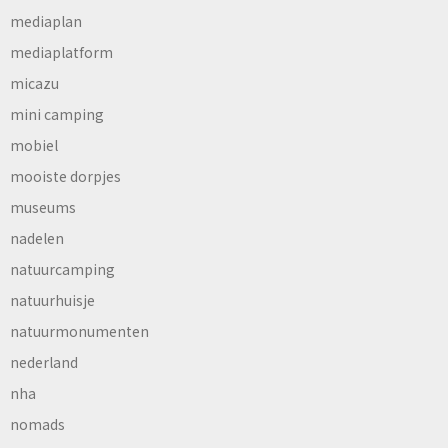
mediaplan
mediaplatform
micazu
mini camping
mobiel
mooiste dorpjes
museums
nadelen
natuurcamping
natuurhuisje
natuurmonumenten
nederland
nha
nomads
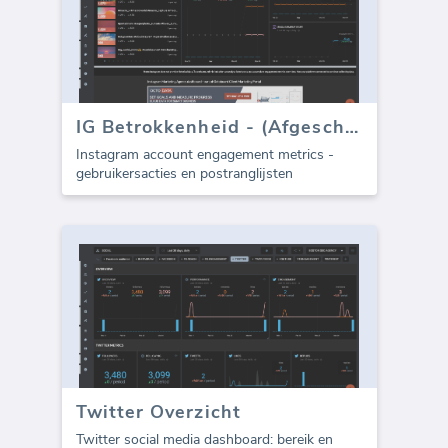
IG Betrokkenheid - (Afgeschreven)
Instagram account engagement metrics -
gebruikersacties en postranglijsten
Twitter Overzicht
Twitter social media dashboard: bereik en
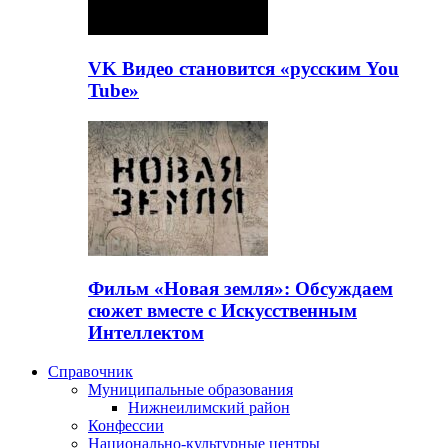
VK Видео становится «русским You
Tube»
Фильм «Новая земля»: Обсуждаем
сюжет вместе с Искусственным
Интеллектом
Справочник
Муниципальные образования
Нижнеилимский район
Конфессии
Национально-культурные центры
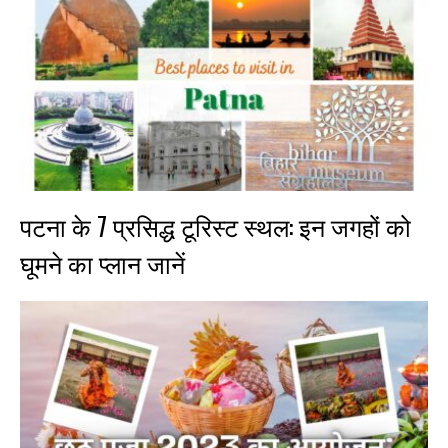
पटना के 7 प्रसिद्ध टूरिस्ट स्थल: इन जगहों को
घूमने का प्लान जानें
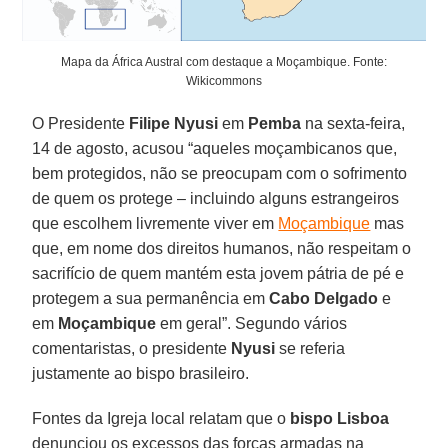
Mapa da África Austral com destaque a Moçambique. Fonte:
Wikicommons
O Presidente
Filipe Nyusi
em
Pemba
na sexta-feira,
14 de agosto, acusou “aqueles moçambicanos que,
bem protegidos, não se preocupam com o sofrimento
de quem os protege – incluindo alguns estrangeiros
que escolhem livremente viver em
Moçambique
mas
que, em nome dos direitos humanos, não respeitam o
sacrifício de quem mantém esta jovem pátria de pé e
protegem a sua permanência em
Cabo Delgado
e
em
Moçambique
em geral”. Segundo vários
comentaristas, o presidente
Nyusi
se referia
justamente ao bispo brasileiro.
Fontes da Igreja local relatam que o
bispo Lisboa
denunciou os excessos das forças armadas na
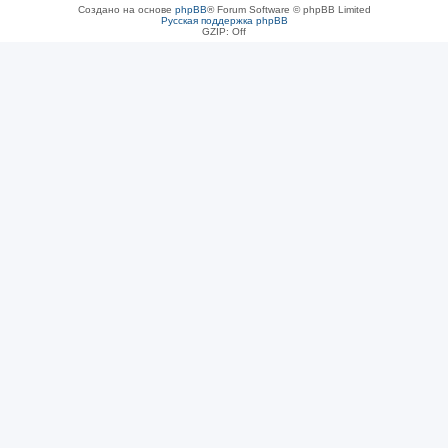
Создано на основе
phpBB
® Forum Software © phpBB Limited
Русская поддержка phpBB
GZIP: Off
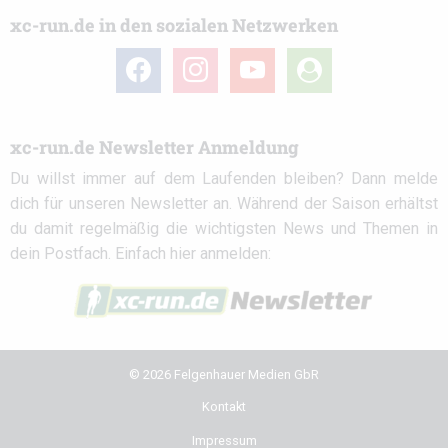
xc-run.de in den sozialen Netzwerken
facebook
instagram
youtube
user-
circle
xc-run.de Newsletter Anmeldung
Du willst immer auf dem Laufenden bleiben? Dann melde
dich für unseren Newsletter an. Während der Saison erhältst
du damit regelmäßig die wichtigsten News und Themen in
dein Postfach. Einfach hier anmelden:
© 2026 Felgenhauer Medien GbR
Kontakt
Impressum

________

TASK STATEMENT: An exact copy is needed of the lines running from the one with "Twitter social media dashboard: bereik en" through the end of the data above, and of those lines only, without pictures.

TASK OUTPUT:
Twitter social media dashboard: bereik en
VK Видео становится «русским You
Tube»
Фильм «Новая земля»: Обсуждаем
сюжет вместе с Искусственным
Интеллектом
Справочник
Муниципальные образования
Нижнеилимский район
Конфессии
Национально-культурные центры
पटना के 7 प्रसिद्ध टूरिस्ट स्थल: इन जगहों को
घूमने का प्लान जानें
Mapa da África Austral com destaque a Moçambique. Fonte:
Wikicommons
O Presidente
Filipe Nyusi
em
Pemba
na sexta-feira,
14 de agosto, acusou “aqueles moçambicanos que,
bem protegidos, não se preocupam com o sofrimento
de quem os protege – incluindo alguns estrangeiros
que escolhem livremente viver em
Moçambique
mas
que, em nome dos direitos humanos, não respeitam o
sacrifício de quem mantém esta jovem pátria de pé e
protegem a sua permanência em
Cabo Delgado
e
em
Moçambique
em geral”. Segundo vários
comentaristas, o presidente
Nyusi
se referia
justamente ao bispo brasileiro.
Fontes da Igreja local relatam que o
bispo Lisboa
denunciou os excessos das forças armadas na
Создано на основе
phpBB
® Forum Software © phpBB Limited
Русская поддержка phpBB
GZIP: Off
xc-run.de in den sozialen Netzwerken
facebook
instagram
youtube
user-
circle
xc-run.de Newsletter Anmeldung
Du willst immer auf dem Laufenden bleiben? Dann melde
dich für unseren Newsletter an. Während der Saison erhältst
du damit regelmäßig die wichtigsten News und Themen in
dein Postfach. Einfach hier anmelden:
© 2026 Felgenhauer Medien GbR
Kontakt
Impressum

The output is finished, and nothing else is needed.